Indira Kala Sangeet Vishwavidyalaya
- Type: Public
- Established: 1956
- Affiliations: UGC
- Chancellor: Governor of Chhattisgarh
- Vice-Chancellor: Lovely Sharma
- Location: Khairagarh, Chhattisgarh, India 21°25′15″N 80°58′43″E﻿ / ﻿21.4207°N 80.9786°E
- Campus: Rural;
- Website: www.iksv.ac.in

= Indira Kala Sangeet Vishwavidyalaya =

Public university in Khairagarh, India

Indira Kala Sangit Vishwavidyalaya (IKSV), also Indira Kala Sangeet University, is a public university located in Khairagarh, Rajnandgaon district, Chhattisgarh, India.

==History==
In 1956, Maharaja Birendra Bahadur Singh and maharani Padmavati Devi, the then King and Queen of the princely state of Khairagarh, donated their palace to open a university of music, dance and visual arts. The university was named after their deceased daughter, Indira Devi, who died young and had been both fond of and accomplished in music. It claims to be Asia's first musical university.

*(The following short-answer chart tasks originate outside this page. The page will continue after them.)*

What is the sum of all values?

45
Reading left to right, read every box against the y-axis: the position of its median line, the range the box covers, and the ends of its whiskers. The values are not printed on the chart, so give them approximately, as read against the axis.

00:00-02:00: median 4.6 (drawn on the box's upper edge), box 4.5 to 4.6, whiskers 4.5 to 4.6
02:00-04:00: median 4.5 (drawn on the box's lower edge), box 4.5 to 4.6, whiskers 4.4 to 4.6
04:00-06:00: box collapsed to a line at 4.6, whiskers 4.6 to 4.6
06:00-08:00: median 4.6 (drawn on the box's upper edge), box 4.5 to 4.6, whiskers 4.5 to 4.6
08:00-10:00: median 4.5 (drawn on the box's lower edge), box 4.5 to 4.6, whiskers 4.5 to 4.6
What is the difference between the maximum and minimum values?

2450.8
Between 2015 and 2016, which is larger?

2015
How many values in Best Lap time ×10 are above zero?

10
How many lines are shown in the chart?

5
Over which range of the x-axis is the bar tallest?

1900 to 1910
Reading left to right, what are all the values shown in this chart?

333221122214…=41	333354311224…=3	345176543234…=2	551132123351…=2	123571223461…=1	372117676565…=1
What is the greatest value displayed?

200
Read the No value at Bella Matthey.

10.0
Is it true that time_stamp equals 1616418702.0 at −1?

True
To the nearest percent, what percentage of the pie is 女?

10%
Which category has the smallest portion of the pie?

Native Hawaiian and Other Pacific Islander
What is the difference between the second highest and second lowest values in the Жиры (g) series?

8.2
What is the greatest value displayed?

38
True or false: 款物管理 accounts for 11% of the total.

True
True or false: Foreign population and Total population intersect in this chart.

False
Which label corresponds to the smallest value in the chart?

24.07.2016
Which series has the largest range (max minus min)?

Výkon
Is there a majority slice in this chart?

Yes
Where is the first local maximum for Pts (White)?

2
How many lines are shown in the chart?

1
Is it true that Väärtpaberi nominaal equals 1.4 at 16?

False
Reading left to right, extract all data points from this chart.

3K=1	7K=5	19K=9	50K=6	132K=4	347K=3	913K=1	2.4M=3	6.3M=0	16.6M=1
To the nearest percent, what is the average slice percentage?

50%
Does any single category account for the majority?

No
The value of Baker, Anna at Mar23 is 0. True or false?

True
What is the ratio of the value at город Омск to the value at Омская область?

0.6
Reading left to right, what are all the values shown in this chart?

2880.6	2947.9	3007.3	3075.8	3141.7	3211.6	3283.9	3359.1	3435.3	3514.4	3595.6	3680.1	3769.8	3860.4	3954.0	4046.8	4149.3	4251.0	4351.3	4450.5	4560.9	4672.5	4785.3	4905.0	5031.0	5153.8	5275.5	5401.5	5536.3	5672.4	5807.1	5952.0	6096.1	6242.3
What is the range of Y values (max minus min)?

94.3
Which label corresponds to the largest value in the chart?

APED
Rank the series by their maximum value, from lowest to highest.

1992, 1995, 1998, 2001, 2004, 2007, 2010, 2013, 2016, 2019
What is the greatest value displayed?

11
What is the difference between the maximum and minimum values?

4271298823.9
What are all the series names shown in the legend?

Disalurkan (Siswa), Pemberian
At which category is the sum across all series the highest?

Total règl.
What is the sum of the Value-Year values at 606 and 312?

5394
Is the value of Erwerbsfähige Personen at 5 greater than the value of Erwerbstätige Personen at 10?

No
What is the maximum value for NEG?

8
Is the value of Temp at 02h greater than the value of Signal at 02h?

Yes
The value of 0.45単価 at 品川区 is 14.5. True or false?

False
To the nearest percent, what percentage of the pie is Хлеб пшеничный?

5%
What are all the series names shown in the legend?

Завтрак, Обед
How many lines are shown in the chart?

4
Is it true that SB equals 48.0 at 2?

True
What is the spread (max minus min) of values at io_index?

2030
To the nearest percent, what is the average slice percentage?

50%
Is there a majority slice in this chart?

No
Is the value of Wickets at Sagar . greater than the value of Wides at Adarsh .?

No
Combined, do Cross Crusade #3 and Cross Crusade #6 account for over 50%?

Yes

The institution was run under the Government of Madhya Pradesh until the creation of the new state of Chhattisgarh in 2001. Thereafter, it is run under the Government of Chhattisgarh.

==Facilities==

The university has collection of more than 40,000 books and a good number of audiotapes, CDs and video slides of Indian masters of Painting. Listening facilities are available for the students. The university also has a collection of works of the contemporary master painters of India, folk and tribal artists of different regions. It has a mini musical-instrument gallery having a collection of classical and folk musical instruments. There is a mini archaeological museum with a collection of regional archaeological art collections and documentation. The university provides hostel facilities to both the male and female students. Accommodations are available for overseas students as well. All teaching instructions will be provided in English for the foreign students.

==Courses==
BPA, BFA, BVoc, POST GRADUATE, DIPLOMA & CERTIFICATE COURSES & DEPARTMENT OF LIFE LONG LEARING .

== Department==
The university is divided into 21 departments in five section, music, dance, visual arts, folk music and arts.

== Museum ==
The university has a museum inside it which is under the department of Department of Ancient Indian History Culture & Archeology.